╭─ QUOTED PASSAGE
He is a graduate of Shasta Junior College in Redding, California, with a police science degree. He went on to graduate from The University of California in Chico, California.
John served as a member of the Army National Guard for 6 years.
He joined the Redding Police Department in November of 1962 and served the City of Redding for 15 years.
He later went on to work for the Continental Corporation as an insurance adjuster. Until operating his own insurance adjusting company, Idavada Claims in Twin Falls, Idaho.
He greatly enjoyed police work and insurance adjusting, however, his greatest passion was sharing his faith by writing short stories of Christian fiction for Regular Baptist Press and Nazarene Press. He always said he would be a full time writer if he didn't have to eat and feed his family.
╰─
╭─ EXTRACTED ENTRIES
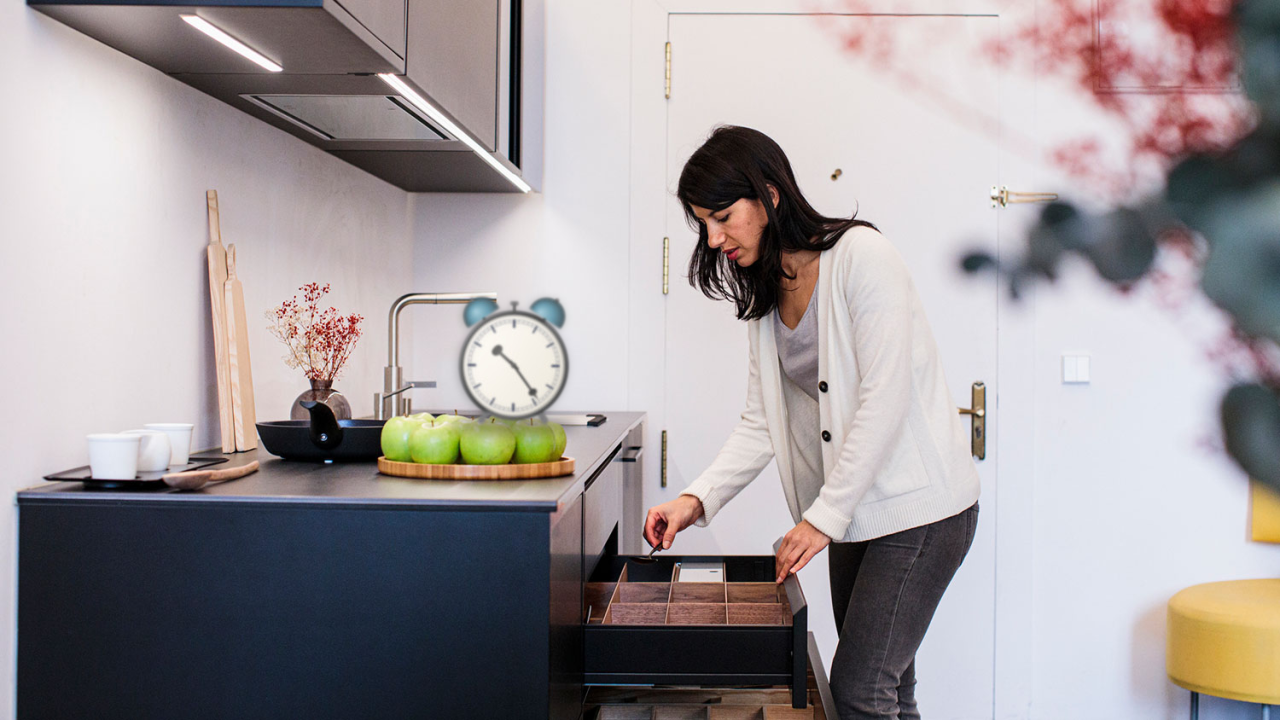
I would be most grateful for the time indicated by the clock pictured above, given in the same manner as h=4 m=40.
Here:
h=10 m=24
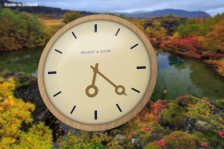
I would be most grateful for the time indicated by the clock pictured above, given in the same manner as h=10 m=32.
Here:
h=6 m=22
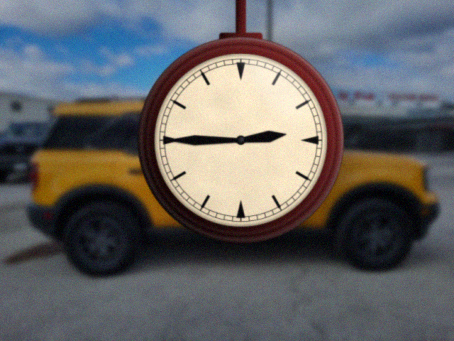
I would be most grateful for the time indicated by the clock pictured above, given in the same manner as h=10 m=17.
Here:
h=2 m=45
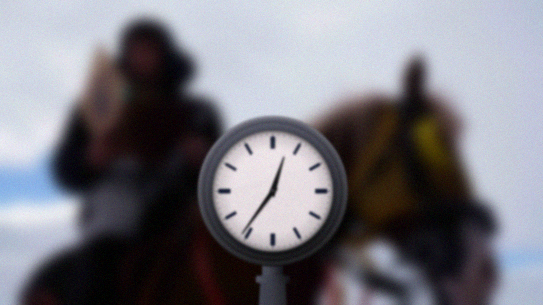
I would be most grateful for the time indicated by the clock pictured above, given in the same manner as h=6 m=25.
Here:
h=12 m=36
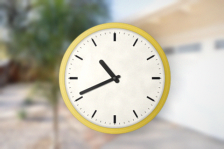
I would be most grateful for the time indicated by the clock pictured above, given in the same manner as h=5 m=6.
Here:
h=10 m=41
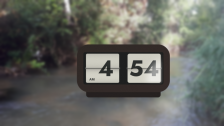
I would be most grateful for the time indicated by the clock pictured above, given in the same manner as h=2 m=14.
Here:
h=4 m=54
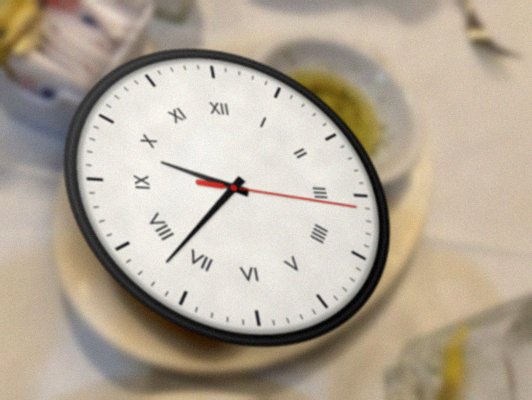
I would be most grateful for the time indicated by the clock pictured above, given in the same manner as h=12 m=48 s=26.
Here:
h=9 m=37 s=16
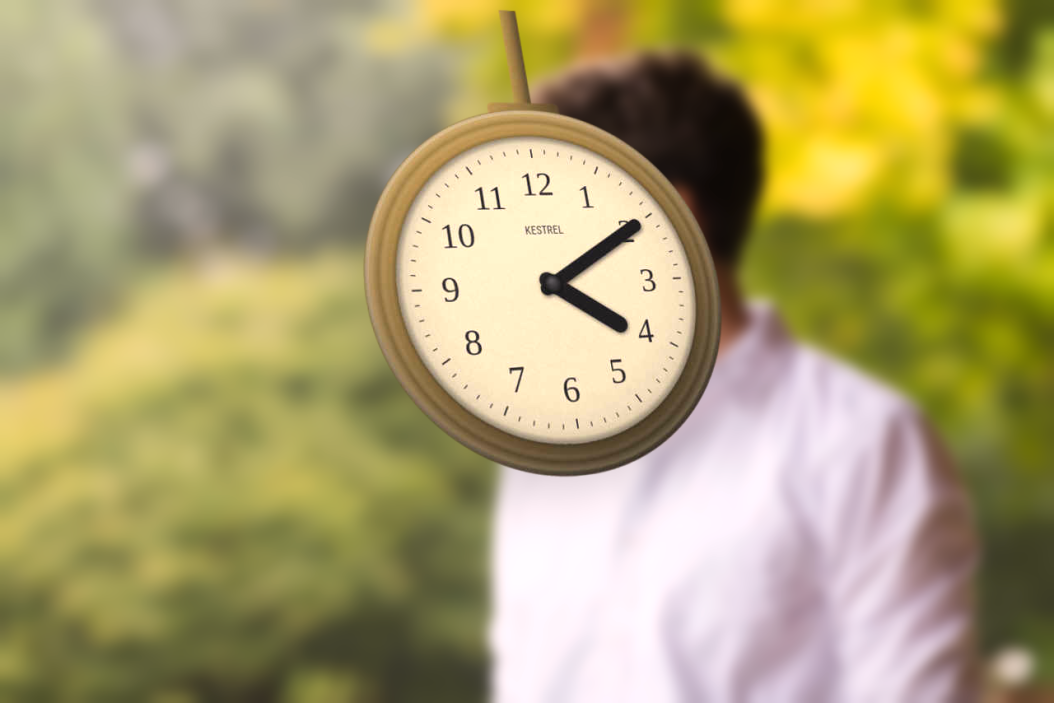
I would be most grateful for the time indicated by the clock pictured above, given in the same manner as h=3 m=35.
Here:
╰─
■ PARTS OF THE EXERCISE
**A.** Answer these questions from the biography:
(i) For how many years was John a member of the Army National Guard?
(ii) In what month and year did he join the Redding Police Department?
(iii) What was the name of the insurance adjusting company he ran, and in what town was it?
**B.** Reproduce the part of the biography starting with "John served as" and going on through "feed his family.".

■ RESULTS BY TASK
**A.**
(i) 6 years
(ii) November 1962
(iii) Idavada Claims, in Twin Falls, Idaho

**B.**
John served as a member of the Army National Guard for 6 years.
He joined the Redding Police Department in November of 1962 and served the City of Redding for 15 years.
He later went on to work for the Continental Corporation as an insurance adjuster. Until operating his own insurance adjusting company, Idavada Claims in Twin Falls, Idaho.
He greatly enjoyed police work and insurance adjusting, however, his greatest passion was sharing his faith by writing short stories of Christian fiction for Regular Baptist Press and Nazarene Press. He always said he would be a full time writer if he didn't have to eat and feed his family.